Dans un atelier où règne une forte poussière, le processus de polymérisation par rayons UV ne échoue pas soudainement. Il échoue progressivement. Le réflecteur devient trouble et perd sa capacité de réflexion. La composition spectrale des rayons UV change également. On commence alors à voir des zones non polymérisées sur le matériau traité, ou bien des problèmes d’adhésion entre les différentes couches.
Nous avons conçu notre lampe au mercure de remplacement avec un réflecteur entièrement fermé, pour une raison simple : garder l’énergie concentrée sur le substrat, et non sur les impuretés présentes dessus.
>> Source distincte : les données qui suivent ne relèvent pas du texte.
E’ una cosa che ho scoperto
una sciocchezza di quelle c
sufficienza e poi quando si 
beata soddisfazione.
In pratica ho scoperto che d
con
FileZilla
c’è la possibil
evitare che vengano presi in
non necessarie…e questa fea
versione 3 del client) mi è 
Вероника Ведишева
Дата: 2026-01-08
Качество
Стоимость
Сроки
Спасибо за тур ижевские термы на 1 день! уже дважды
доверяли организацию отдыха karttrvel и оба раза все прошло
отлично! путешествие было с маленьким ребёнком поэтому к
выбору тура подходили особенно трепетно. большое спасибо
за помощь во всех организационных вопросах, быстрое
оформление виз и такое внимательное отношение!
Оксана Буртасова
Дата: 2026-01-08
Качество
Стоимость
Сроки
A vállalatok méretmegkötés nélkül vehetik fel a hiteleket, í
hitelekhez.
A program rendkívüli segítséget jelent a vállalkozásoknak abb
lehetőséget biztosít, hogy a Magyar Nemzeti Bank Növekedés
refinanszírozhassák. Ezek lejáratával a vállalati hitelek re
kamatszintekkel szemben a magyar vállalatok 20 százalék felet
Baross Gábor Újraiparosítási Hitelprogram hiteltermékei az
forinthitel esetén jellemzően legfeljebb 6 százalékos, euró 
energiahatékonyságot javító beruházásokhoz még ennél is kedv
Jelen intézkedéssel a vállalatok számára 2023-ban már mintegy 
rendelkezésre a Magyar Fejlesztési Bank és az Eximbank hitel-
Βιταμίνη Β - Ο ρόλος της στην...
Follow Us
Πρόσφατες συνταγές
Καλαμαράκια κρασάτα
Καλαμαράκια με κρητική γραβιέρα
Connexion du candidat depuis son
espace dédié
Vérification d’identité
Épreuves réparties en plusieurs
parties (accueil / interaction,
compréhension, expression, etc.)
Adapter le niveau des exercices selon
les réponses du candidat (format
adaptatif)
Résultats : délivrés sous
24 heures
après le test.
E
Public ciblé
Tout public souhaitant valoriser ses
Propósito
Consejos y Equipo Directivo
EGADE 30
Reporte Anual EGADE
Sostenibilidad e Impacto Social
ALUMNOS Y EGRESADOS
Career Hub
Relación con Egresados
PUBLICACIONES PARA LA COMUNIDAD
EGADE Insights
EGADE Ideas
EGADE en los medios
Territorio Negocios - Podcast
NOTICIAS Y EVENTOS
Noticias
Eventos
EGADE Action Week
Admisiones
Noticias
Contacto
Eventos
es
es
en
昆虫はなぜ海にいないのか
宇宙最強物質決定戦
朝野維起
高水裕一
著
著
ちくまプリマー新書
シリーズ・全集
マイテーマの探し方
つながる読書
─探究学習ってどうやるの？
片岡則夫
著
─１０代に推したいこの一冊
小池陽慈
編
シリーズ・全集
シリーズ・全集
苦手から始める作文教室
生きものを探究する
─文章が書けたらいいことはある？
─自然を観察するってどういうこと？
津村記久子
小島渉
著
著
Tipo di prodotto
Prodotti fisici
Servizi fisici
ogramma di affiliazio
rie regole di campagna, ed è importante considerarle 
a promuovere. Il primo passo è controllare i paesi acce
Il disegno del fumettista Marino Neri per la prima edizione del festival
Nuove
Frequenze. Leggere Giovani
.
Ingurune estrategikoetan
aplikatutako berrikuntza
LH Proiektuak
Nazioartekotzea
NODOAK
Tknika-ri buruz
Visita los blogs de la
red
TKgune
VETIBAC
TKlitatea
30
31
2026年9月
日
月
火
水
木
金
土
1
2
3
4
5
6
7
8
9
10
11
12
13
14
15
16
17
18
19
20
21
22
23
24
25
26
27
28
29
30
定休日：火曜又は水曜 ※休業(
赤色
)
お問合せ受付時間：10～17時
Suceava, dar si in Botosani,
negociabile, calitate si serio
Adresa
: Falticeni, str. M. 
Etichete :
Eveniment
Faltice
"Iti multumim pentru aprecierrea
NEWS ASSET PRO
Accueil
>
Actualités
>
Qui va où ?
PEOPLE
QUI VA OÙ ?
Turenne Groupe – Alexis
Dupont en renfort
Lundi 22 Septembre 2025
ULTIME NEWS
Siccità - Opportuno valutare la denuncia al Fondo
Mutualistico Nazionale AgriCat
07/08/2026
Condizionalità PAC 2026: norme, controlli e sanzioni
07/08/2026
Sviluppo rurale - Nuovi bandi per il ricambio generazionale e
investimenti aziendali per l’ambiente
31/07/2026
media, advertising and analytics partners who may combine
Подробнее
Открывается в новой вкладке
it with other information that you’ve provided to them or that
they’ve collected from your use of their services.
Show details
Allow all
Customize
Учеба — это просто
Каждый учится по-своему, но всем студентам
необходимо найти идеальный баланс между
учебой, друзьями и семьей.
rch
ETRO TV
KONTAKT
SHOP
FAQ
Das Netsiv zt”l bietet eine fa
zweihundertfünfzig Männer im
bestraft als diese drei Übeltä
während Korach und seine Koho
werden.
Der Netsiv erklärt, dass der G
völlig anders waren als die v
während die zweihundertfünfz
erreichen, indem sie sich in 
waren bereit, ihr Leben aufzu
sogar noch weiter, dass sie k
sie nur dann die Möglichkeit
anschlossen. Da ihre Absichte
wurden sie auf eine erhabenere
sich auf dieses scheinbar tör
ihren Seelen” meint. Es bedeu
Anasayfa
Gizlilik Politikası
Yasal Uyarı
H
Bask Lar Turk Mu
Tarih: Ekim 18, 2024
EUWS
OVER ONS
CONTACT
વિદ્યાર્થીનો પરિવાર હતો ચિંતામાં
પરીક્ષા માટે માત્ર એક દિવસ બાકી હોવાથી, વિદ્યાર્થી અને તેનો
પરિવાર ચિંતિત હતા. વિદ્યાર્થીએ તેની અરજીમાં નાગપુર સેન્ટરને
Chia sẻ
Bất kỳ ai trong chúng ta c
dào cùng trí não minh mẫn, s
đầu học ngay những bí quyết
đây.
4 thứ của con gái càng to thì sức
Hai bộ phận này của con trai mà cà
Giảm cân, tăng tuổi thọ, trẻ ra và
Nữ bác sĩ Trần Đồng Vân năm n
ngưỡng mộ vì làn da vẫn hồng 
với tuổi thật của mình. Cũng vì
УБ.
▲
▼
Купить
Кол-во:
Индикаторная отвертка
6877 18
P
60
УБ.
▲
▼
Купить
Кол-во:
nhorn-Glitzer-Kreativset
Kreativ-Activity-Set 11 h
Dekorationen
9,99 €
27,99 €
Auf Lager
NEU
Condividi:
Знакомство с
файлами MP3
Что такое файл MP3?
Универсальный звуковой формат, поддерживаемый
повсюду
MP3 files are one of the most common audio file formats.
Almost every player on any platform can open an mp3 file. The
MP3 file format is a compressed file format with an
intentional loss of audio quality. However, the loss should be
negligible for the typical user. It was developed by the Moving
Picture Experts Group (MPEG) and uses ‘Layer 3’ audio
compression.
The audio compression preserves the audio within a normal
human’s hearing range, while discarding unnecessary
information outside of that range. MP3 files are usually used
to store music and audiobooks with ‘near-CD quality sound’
Voici les principes physiques qui sont importants dans ce contexte. Il faut que le spectre des rayons UV corresponde à celui du photoinitiateur utilisé. Nous utilisons des longueurs d’onde de 365 nm pour une polymérisation profonde, et des longueurs d’onde de 385–405 nm pour une polymérisation superficielle et pour permettre aux pigments de se disperser correctement.
L’intensité maximale des rayons UV est maintenue à la distance appropriée, ce qui permet d’obtenir la densité d’énergie nécessaire en mJ/cm². C’est ce qui permet à la surface et aux couches inférieures de se polymériser ensemble, plutôt que de se contredire.
Le réflecteur utilise un revêtement dichroïque adapté aux lignes spectrales du mercure. Ce revêtement reflète les rayons UV utiles, tout en permettant au chaud de s’échapper. Ainsi, la lampe peut continuer à fonctionner sans endommager le substrat.
Ce système fonctionne bien même dans un environnement poussiéreux : le réflecteur fermé empêche la poussière de toucher la surface du miroir. Un flux d’air permet d’éliminer les particules, et le boîtier en quartz est hermétique, ce qui évite toute accumulation de poussière.
Les tests en conditions réelles montrent une baisse de performance inférieure à 5 % après 5 000 heures de fonctionnement. Cela signifie qu’il n’est pas nécessaire de réduire la vitesse de travail pour assurer une polymérisation correcte. L’énergie reste concentrée, la polymérisation est fiable, et il n’y a pas besoin de consacrer autant de temps à nettoyer l’équipement.
Avant de passer commande, veillez à vérifier la géométrie de la chambre où se trouve la lampe, ainsi que le mode de fixation du réflecteur. Le réflecteur fermé est un peu plus volumineux qu’un réflecteur ouvert, il faut donc vérifier l’espace disponible.
Lors des mesures, utilisez un radiomètre spectral placé au niveau du substrat, et non directement sur la lampe. Ensuite, déterminez une fréquence de remplacement préventive en fonction de la courbe de dégradation de la performance de la lampe, telle que mesurée par vous-même.